## TASK GOAL
The expected response is the full listing, retyped exactly, without its images.
-- RECORDED DATA follows --
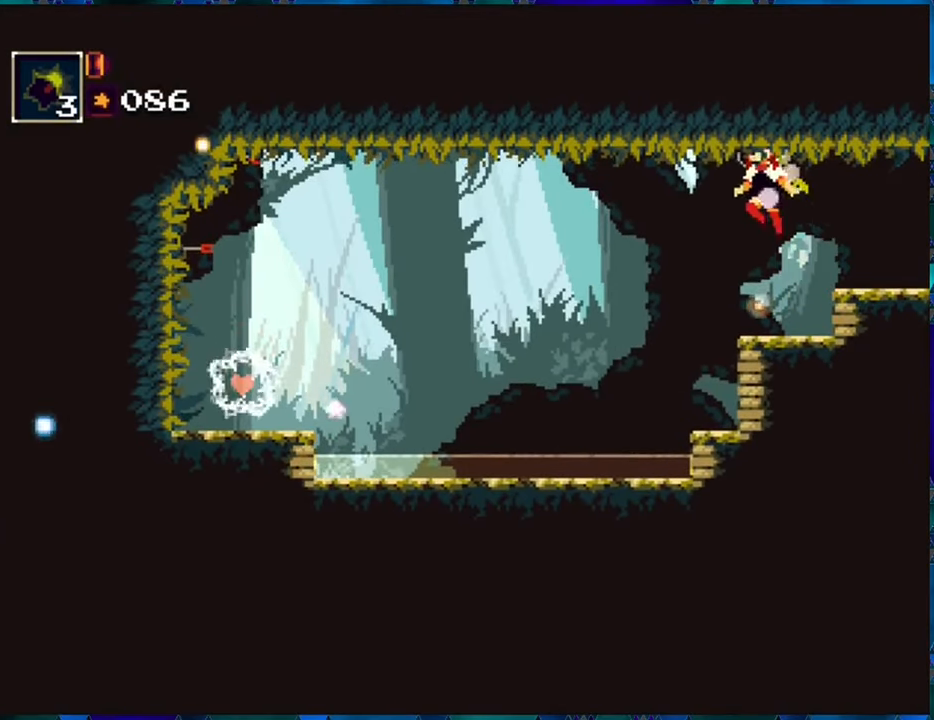
{"buttons": ["R1", "DPAD_LEFT"], "left_stick": "center", "right_stick": "center", "events": [[100, "B", "up"]]}
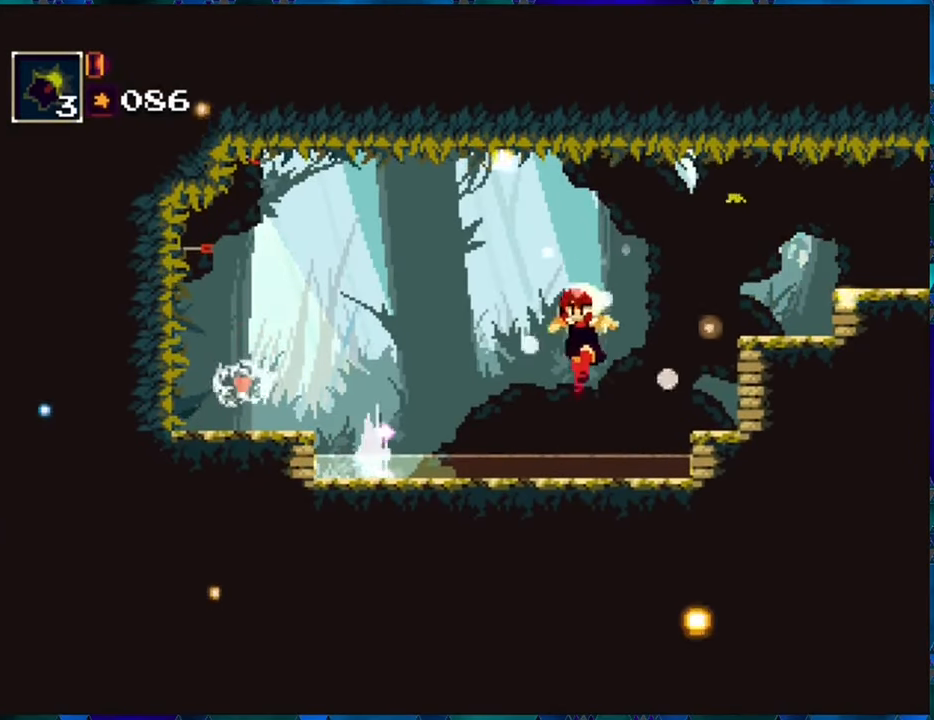
{"buttons": ["R1", "DPAD_LEFT"], "left_stick": "center", "right_stick": "center", "events": [[17, "B", "down"], [450, "B", "up"]]}
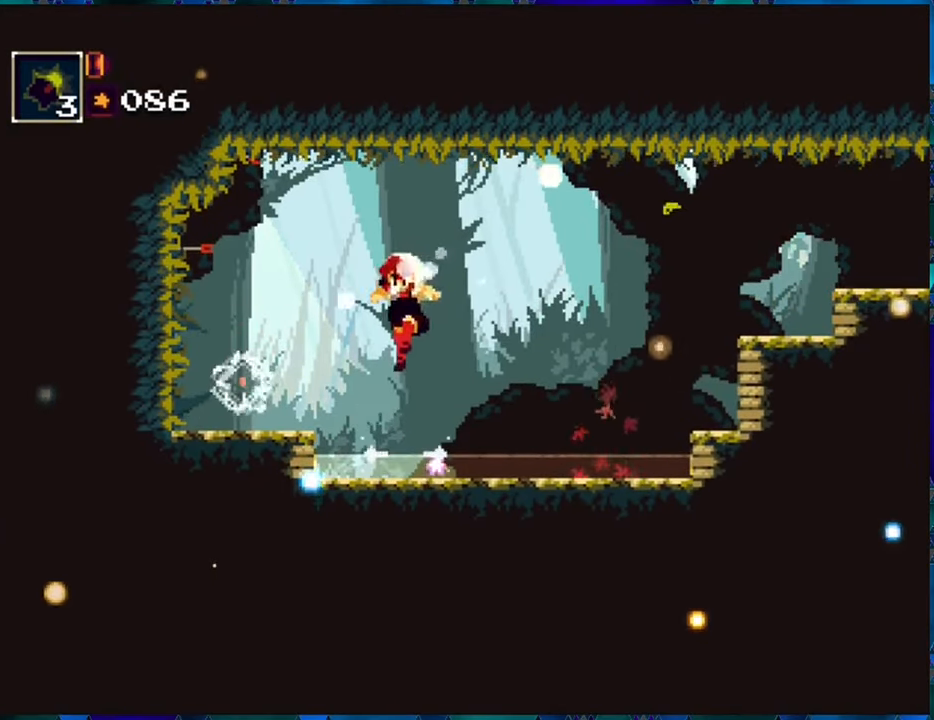
{"buttons": ["R1", "DPAD_LEFT"], "left_stick": "center", "right_stick": "center", "events": [[333, "B", "down"], [483, "B", "up"]]}
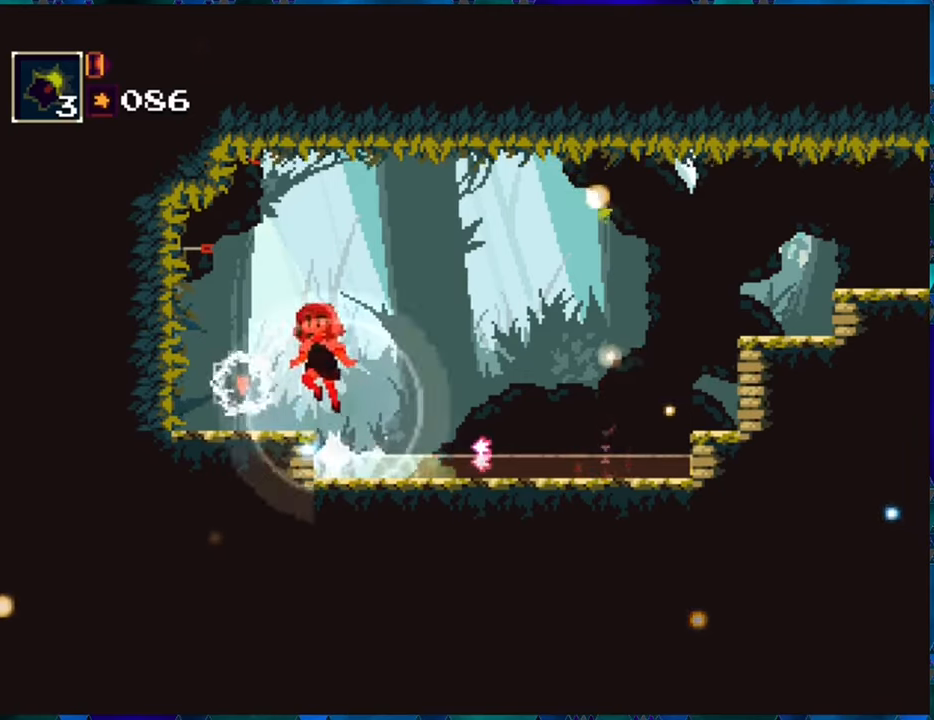
{"buttons": ["R1"], "left_stick": "center", "right_stick": "center", "events": [[300, "DPAD_LEFT", "up"]]}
-- RECORDED DATA concluded --
## TASK SOLUTION
{"buttons": ["R1", "DPAD_LEFT"], "left_stick": "center", "right_stick": "center", "events": [[100, "B", "up"]]}
{"buttons": ["R1", "DPAD_LEFT"], "left_stick": "center", "right_stick": "center", "events": [[17, "B", "down"], [450, "B", "up"]]}
{"buttons": ["R1", "DPAD_LEFT"], "left_stick": "center", "right_stick": "center", "events": [[333, "B", "down"], [483, "B", "up"]]}
{"buttons": ["R1"], "left_stick": "center", "right_stick": "center", "events": [[300, "DPAD_LEFT", "up"]]}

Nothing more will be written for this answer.